====== Working data

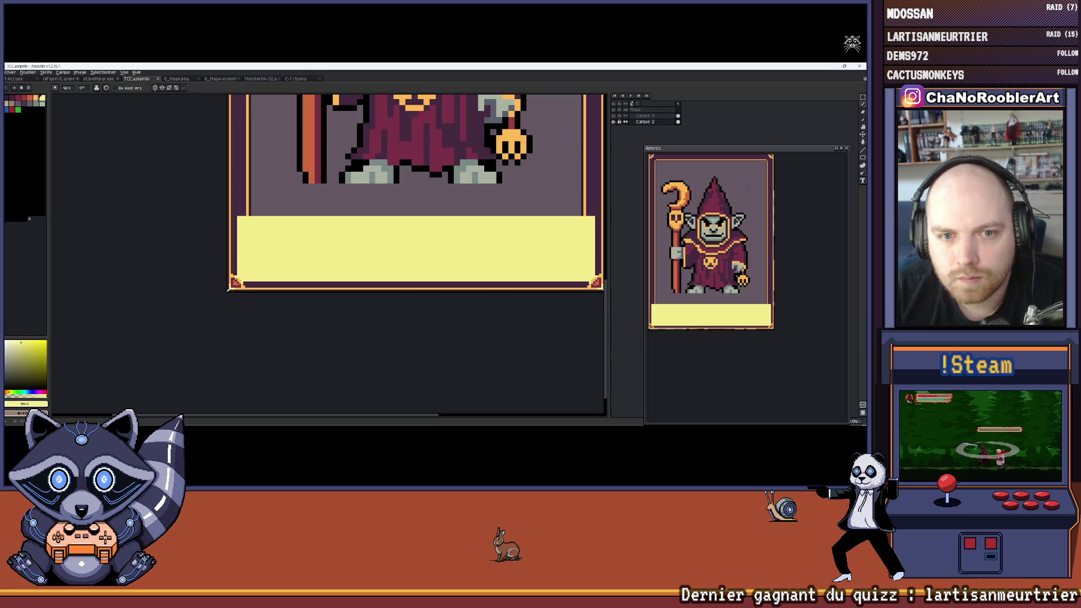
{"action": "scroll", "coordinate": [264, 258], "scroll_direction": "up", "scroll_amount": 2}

============
====== Working data

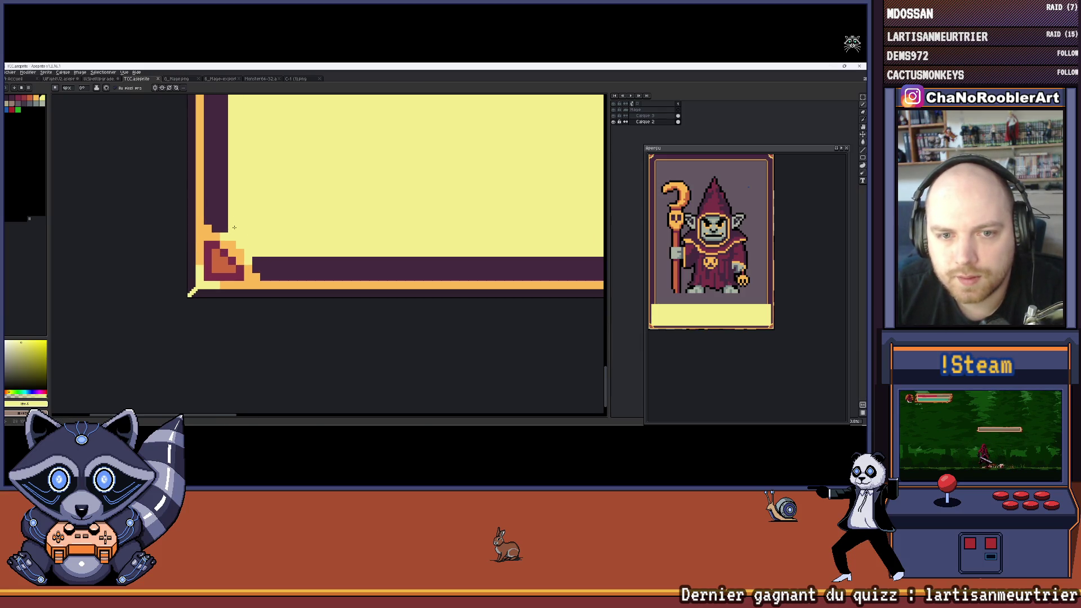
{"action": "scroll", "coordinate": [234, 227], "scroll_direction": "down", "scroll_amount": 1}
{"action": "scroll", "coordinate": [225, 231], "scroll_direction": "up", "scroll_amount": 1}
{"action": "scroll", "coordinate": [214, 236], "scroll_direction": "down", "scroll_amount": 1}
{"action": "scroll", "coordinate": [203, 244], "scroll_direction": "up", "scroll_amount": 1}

============
====== Working data

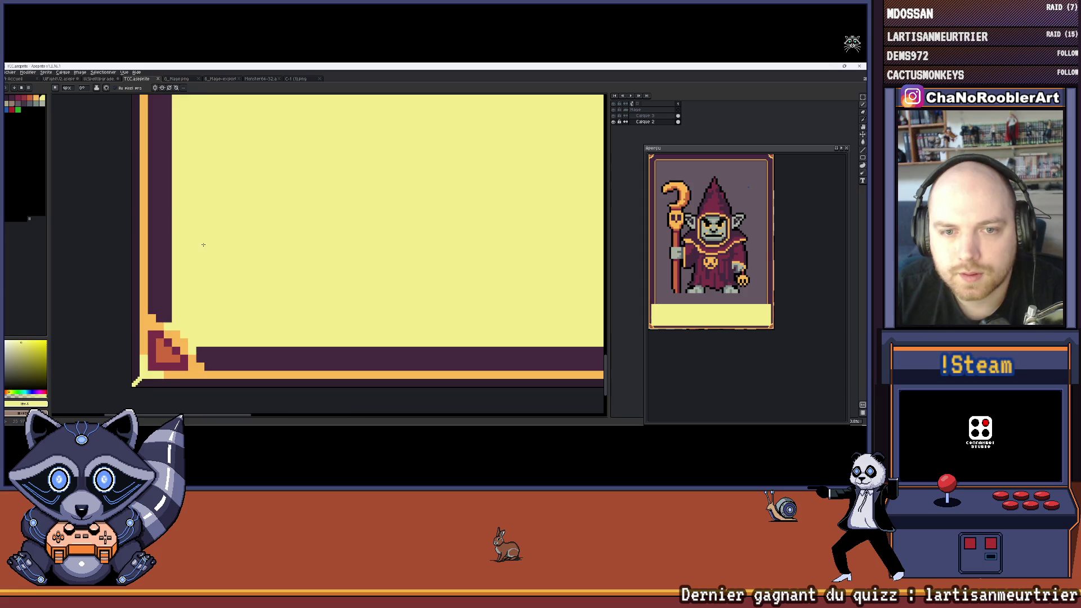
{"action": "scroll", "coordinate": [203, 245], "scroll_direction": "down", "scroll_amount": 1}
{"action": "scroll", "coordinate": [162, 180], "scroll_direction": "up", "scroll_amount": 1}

============

> [Work item]:
Scan the lines above for the word "down". Return each one that has it.

> [Reply to the exercise]:
{"action": "scroll", "coordinate": [234, 227], "scroll_direction": "down", "scroll_amount": 1}
{"action": "scroll", "coordinate": [214, 236], "scroll_direction": "down", "scroll_amount": 1}
{"action": "scroll", "coordinate": [203, 245], "scroll_direction": "down", "scroll_amount": 1}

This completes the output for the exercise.